◆ Task to complete: Return every line of the records that contains the string "imprint", matching case exactly.

— Start Available data —

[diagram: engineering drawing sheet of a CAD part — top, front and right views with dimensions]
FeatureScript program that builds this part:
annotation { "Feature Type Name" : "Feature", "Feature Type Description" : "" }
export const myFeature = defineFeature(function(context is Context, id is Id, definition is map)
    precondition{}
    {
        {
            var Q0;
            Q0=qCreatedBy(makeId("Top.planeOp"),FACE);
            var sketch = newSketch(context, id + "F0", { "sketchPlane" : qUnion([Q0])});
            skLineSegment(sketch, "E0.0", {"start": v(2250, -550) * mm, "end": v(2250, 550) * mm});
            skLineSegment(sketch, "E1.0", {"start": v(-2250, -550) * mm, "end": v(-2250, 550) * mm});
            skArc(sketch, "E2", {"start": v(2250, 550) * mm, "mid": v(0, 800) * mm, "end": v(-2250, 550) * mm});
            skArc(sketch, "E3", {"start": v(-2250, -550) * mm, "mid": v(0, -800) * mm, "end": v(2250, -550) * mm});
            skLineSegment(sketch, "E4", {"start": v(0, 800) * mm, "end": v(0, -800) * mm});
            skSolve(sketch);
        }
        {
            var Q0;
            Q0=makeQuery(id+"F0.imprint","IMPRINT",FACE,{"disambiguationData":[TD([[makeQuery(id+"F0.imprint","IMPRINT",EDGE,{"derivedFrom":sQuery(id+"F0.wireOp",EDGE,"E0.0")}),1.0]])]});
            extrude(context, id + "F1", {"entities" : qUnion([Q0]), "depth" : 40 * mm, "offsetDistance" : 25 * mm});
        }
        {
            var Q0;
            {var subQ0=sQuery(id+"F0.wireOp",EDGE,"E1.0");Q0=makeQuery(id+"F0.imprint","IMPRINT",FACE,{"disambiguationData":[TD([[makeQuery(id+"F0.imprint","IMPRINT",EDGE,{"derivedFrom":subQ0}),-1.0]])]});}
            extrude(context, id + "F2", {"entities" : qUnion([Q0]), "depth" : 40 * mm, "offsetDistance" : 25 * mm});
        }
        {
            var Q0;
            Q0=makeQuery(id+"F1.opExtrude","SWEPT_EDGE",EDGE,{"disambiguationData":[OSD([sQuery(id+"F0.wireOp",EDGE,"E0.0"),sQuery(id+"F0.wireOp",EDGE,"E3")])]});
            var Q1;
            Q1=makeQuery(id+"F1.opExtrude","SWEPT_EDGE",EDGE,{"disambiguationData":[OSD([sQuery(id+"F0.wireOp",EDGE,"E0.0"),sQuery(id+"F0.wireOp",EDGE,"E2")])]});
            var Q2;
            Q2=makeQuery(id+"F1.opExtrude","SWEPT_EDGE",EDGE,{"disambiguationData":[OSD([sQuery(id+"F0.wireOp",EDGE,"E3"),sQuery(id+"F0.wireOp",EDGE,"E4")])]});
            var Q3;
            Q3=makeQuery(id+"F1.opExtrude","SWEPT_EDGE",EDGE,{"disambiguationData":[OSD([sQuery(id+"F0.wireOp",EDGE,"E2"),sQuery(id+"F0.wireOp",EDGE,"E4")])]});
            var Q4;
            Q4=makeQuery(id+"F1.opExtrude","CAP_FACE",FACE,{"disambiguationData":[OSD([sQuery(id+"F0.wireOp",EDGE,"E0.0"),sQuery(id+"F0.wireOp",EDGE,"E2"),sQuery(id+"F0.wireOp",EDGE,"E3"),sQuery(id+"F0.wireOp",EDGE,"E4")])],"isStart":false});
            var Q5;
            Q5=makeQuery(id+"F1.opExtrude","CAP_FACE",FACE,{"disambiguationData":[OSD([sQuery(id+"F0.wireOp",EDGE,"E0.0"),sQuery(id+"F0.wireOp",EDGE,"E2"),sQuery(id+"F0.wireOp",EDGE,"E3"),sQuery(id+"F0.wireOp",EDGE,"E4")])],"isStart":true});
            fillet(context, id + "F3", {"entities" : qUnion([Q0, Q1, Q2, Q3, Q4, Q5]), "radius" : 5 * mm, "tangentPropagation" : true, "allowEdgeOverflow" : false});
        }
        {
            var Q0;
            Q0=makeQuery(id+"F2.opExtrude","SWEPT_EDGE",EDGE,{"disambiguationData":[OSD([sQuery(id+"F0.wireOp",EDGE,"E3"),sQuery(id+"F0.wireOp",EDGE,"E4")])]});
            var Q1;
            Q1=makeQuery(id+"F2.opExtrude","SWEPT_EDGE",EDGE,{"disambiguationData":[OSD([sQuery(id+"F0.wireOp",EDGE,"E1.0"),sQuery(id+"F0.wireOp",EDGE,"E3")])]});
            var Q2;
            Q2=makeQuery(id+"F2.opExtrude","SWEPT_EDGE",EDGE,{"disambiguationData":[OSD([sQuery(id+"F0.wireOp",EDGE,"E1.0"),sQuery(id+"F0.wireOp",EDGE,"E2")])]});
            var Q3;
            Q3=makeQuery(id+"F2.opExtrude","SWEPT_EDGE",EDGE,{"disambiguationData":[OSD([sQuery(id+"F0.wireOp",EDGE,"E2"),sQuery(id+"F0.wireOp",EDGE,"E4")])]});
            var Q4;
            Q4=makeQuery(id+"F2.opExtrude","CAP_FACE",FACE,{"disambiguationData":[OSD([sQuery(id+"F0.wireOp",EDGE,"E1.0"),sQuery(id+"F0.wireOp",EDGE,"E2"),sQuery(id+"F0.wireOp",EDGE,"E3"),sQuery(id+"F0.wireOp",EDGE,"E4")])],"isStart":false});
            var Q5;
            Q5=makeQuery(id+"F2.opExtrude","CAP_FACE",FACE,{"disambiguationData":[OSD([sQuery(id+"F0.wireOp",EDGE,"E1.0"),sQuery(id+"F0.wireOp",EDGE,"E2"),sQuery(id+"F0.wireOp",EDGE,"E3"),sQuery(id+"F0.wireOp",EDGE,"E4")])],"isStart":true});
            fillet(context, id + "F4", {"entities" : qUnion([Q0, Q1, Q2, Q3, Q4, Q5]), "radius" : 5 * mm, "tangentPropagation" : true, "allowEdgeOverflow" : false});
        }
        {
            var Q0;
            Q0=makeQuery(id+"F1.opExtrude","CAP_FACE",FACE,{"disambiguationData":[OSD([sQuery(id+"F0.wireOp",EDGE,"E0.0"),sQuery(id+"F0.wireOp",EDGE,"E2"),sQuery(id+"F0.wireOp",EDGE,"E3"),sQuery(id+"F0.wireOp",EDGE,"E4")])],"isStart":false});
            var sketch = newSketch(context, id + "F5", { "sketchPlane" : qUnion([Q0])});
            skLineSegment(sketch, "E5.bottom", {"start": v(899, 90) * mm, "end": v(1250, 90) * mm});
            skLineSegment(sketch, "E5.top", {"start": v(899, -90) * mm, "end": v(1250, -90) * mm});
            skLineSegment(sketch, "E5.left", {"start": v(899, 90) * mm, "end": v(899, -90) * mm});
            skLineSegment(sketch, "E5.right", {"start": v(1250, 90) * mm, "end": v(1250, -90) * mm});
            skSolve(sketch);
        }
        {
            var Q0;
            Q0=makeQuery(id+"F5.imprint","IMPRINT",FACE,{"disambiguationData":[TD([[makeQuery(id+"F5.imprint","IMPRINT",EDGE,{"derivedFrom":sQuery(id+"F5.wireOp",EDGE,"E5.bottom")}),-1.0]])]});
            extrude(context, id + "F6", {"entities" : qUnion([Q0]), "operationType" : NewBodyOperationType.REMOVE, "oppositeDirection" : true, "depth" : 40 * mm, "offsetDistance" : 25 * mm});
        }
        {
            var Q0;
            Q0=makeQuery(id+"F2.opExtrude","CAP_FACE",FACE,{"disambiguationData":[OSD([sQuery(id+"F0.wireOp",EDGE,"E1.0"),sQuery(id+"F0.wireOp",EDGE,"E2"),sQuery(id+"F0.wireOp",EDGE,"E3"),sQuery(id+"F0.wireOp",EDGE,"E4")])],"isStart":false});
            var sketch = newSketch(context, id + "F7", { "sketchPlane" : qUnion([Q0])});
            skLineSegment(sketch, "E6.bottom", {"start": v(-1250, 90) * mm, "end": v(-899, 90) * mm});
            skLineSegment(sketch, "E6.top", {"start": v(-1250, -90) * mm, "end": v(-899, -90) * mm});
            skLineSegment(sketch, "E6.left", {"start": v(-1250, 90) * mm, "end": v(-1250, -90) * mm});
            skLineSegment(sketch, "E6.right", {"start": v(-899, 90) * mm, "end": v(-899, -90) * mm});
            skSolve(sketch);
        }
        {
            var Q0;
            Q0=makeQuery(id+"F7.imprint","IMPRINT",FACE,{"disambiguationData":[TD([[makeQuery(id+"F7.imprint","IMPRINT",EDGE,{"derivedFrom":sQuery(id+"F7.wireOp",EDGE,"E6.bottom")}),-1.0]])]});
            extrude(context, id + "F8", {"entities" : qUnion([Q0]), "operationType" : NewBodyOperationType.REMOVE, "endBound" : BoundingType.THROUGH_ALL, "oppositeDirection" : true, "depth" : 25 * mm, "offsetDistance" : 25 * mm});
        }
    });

— End Available data —

◆ Task result:
            Q0=makeQuery(id+"F0.imprint","IMPRINT",FACE,{"disambiguationData":[TD([[makeQuery(id+"F0.imprint","IMPRINT",EDGE,{"derivedFrom":sQuery(id+"F0.wireOp",EDGE,"E0.0")}),1.0]])]});
            {var subQ0=sQuery(id+"F0.wireOp",EDGE,"E1.0");Q0=makeQuery(id+"F0.imprint","IMPRINT",FACE,{"disambiguationData":[TD([[makeQuery(id+"F0.imprint","IMPRINT",EDGE,{"derivedFrom":subQ0}),-1.0]])]});}
            Q0=makeQuery(id+"F5.imprint","IMPRINT",FACE,{"disambiguationData":[TD([[makeQuery(id+"F5.imprint","IMPRINT",EDGE,{"derivedFrom":sQuery(id+"F5.wireOp",EDGE,"E5.bottom")}),-1.0]])]});
            Q0=makeQuery(id+"F7.imprint","IMPRINT",FACE,{"disambiguationData":[TD([[makeQuery(id+"F7.imprint","IMPRINT",EDGE,{"derivedFrom":sQuery(id+"F7.wireOp",EDGE,"E6.bottom")}),-1.0]])]});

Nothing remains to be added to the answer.